We used the time measure of a high precision eye-tracker from Sensomotoric Instruments SMI RED250 to validate time measurement in BoXS. Specifically, we wrote a program that sends time stamps from BoXS to the eye-tracker and to record the timing of these stamps in BoXS as well. The times recorded by the eyetracker and in BoXS on average deviated by 0.2 ms and the maximum difference observed was 4.2 ms. Hence, time measurement in BoXS can be considered to be very precise and valid. At the same time, this validation shows that measurement in BoXS and in external eye-trackers is very well synchronized.

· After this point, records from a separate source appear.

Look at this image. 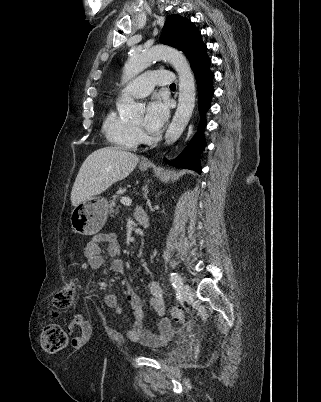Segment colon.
<instances>
[{
    "mask_svg": "<svg viewBox=\"0 0 321 402\" xmlns=\"http://www.w3.org/2000/svg\"><path fill=\"white\" fill-rule=\"evenodd\" d=\"M75 292L73 287L59 290L53 297L51 317H56L60 311L68 310L74 306ZM172 317L183 323L186 319L184 312L179 308L171 309ZM69 341L68 334L57 324L49 321L41 329L40 345L47 354H55L66 348Z\"/></svg>",
    "mask_w": 321,
    "mask_h": 402,
    "instance_id": "5ec220e1",
    "label": "colon"
}]
</instances>
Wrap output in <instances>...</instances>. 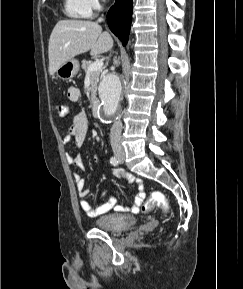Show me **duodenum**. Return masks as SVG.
<instances>
[{
    "instance_id": "1",
    "label": "duodenum",
    "mask_w": 243,
    "mask_h": 289,
    "mask_svg": "<svg viewBox=\"0 0 243 289\" xmlns=\"http://www.w3.org/2000/svg\"><path fill=\"white\" fill-rule=\"evenodd\" d=\"M92 113L95 117H99L101 114V105L97 99L93 100L92 102Z\"/></svg>"
}]
</instances>
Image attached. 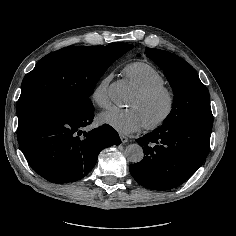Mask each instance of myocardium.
<instances>
[{"label":"myocardium","mask_w":236,"mask_h":236,"mask_svg":"<svg viewBox=\"0 0 236 236\" xmlns=\"http://www.w3.org/2000/svg\"><path fill=\"white\" fill-rule=\"evenodd\" d=\"M137 97L142 102H150L158 97H164L167 102V107L164 114L156 121L145 124V129L148 131H153L164 126L169 119L172 117L176 108V94L175 91L167 85H161L145 91H137Z\"/></svg>","instance_id":"obj_1"}]
</instances>
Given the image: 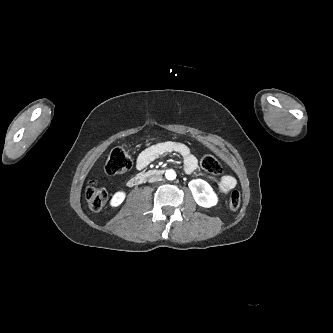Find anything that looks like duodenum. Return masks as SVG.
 I'll return each mask as SVG.
<instances>
[{"label":"duodenum","mask_w":333,"mask_h":333,"mask_svg":"<svg viewBox=\"0 0 333 333\" xmlns=\"http://www.w3.org/2000/svg\"><path fill=\"white\" fill-rule=\"evenodd\" d=\"M164 173L162 169H151L146 172L139 173L129 178L127 184L129 187H134L143 184L148 178L158 177Z\"/></svg>","instance_id":"obj_1"}]
</instances>
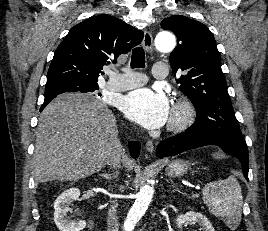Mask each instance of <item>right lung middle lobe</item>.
I'll return each instance as SVG.
<instances>
[{"label":"right lung middle lobe","mask_w":268,"mask_h":231,"mask_svg":"<svg viewBox=\"0 0 268 231\" xmlns=\"http://www.w3.org/2000/svg\"><path fill=\"white\" fill-rule=\"evenodd\" d=\"M98 85H85L74 82H58L45 87V98H55L65 92L93 93L98 90Z\"/></svg>","instance_id":"dd1d6c3e"}]
</instances>
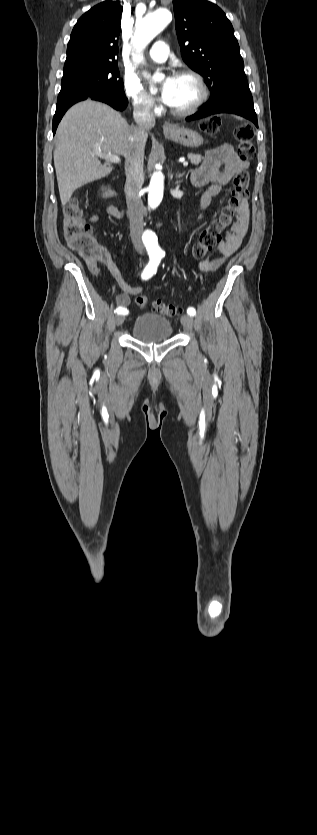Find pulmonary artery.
<instances>
[{
    "label": "pulmonary artery",
    "instance_id": "1",
    "mask_svg": "<svg viewBox=\"0 0 317 835\" xmlns=\"http://www.w3.org/2000/svg\"><path fill=\"white\" fill-rule=\"evenodd\" d=\"M169 53V47L164 41H157L154 43L149 51V57L156 62H164Z\"/></svg>",
    "mask_w": 317,
    "mask_h": 835
}]
</instances>
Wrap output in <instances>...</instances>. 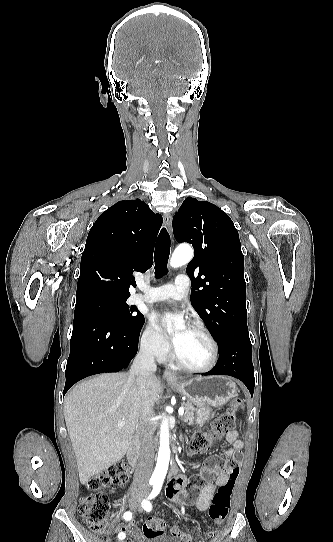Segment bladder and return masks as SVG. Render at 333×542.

In a second validation study, we investigated the precision of stimulus presentation in BoXS. Stimulus presentation is naturally limited by the refresh rate of the monitor in that stimuli cannot be presented shorter than the time which the monitor needs to overwrite the previous display. Many of the programs for local experiments with individual participants such as PsychoPy or DirectRT have the ability to control stimuli on the level of single display frames. BoXS does not have this capability, so that lower precision in timing can be expected. In the validation study we presented stimuli (numbers vs. pictures from IAPS (Lang, Bradley, & Cuthbert, 2005)) for durations of 20, 50, 100, 200, 500, and 1,000 ms each 200 times using the waitTime function of BoXS. We measured the (validated) time after each presentation and calculated time differences to infer presentation time. The differences were on average 1.6 ms larger than the programmed durations (SD = 1 ms) with a range of deviations between 0 and 16 ms. Note that our measurement includes time for stimulus presentation plus processing some lines of code so that a positive deviation could be expected. The time for presenting IAPS pictures was 0.16 ms longer than the time for presenting numbers, thus complexity of the stimuli did not make a noticeable difference for presentation time. Hence, overall the waitTime function can be considered to work very precisely for timing stimuli.

Although the second validation study shows that stimulus timing in BoXS is very precise this does not necessarily mean that the true presentation duration is precise as well since the stimuli might be timed for presentation but still not be shown for the correct time on the screen. Most importantly, for very short presentation times the interplay between hardware and software could lead to the fact that stimuli are not presented at all. We conducted a third validation study in which we presented stimuli for 50, 80, 100, and 200 ms with an intertrial interval of 1,000 ms on a laptop with a 50-Hz display. Visual inspection showed that only very few stimuli were actually presented at 50 ms, some stimuli were omitted for 80 ms, and essentially all stimuli were shown for 100 ms and beyond. The presentation time was noticeably longer for 200 ms as compared to 100 ms, although the precise actual presentation duration on-screen could not be measured further. Given this result, BoXS cannot be used for priming below 100 ms, such as subliminal priming. Furthermore, taking 50 ms as the threshold for the time necessary to present stimuli on the screen, arguably screen presentation time could be considered to be precise ±50 ms.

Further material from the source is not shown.